The Teamsters elected O’Brien president in November 2021, following a tumultuous few years for the union. UPS employees, who make up the largest group of members of any given company, were angry with previous leaders for using a loophole in the union’s constitution to push through a 2019 labor contract that 54 percent of members voted down.
Workers also said an influx of packages since the start of the Covid crisis had made their jobs untenable.
A fourth-generation Teamster and long-time Boston local leader, O’Brien was an outspoken critic of then-President James Hoffa, the son of Jimmy Hoffa, the late legendary Teamsters boss. He campaigned against a candidate endorsed by Hoffa with a promise to be more “assertive” with employers.
According to David Witwer, a professor at Pennsylvania State University who studies the Teamsters, O’Brien’s election marked only the second time in the union’s 120-year history that an incumbent or someone endorsed by someone was not nationally elected. Teamsters pageant won.
“(James Hoffa) took the path of least resistance,” O’Brien said. “The only thing our administration is focused on is not giving in.”
There are indications that other major unions are following O’Brien’s lead.
The number of strikes involving at least 1,000 workers rose nearly 50 percent to 23 in 2022, according to labor department data.

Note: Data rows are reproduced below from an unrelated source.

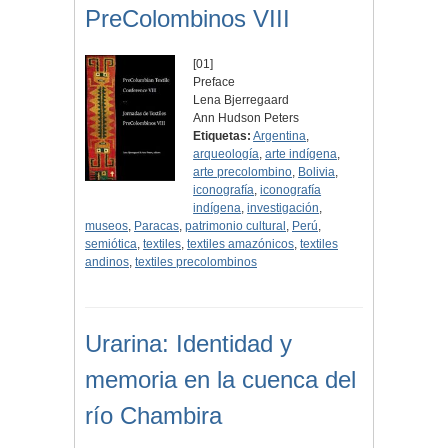
PreColombinos VIII
[01]
Preface
Lena Bjerregaard
Ann Hudson Peters
Etiquetas:
Argentina
,
arqueología
,
arte indígena
,
arte precolombino
,
Bolivia
,
iconografía
,
iconografía
indígena
,
investigación
,
museos
,
Paracas
,
patrimonio cultural
,
Perú
,
semiótica
,
textiles
,
textiles amazónicos
,
textiles
andinos
,
textiles precolombinos
Urarina: Identidad y
memoria en la cuenca del
río Chambira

It was the highest number of major strikes in two decades.
United Auto Workers, the 391,000-member union representing workers at General Motors, Stellantis and Ford, elected a new president in March who also pledged to be tougher on employers. At a union-wide town hall meeting with members on Friday, Shawn Fain said he “will not accept any concessions” in their contract negotiations later this year.
“They can afford our demands, and we expect them to posit,” Fain said.
When asked if he expected a strike at UPS, O’Brien said he didn’t know, but remained convinced that UPS would eventually agree to the Teamsters’ demands.
“I don’t think they have a choice,” he said.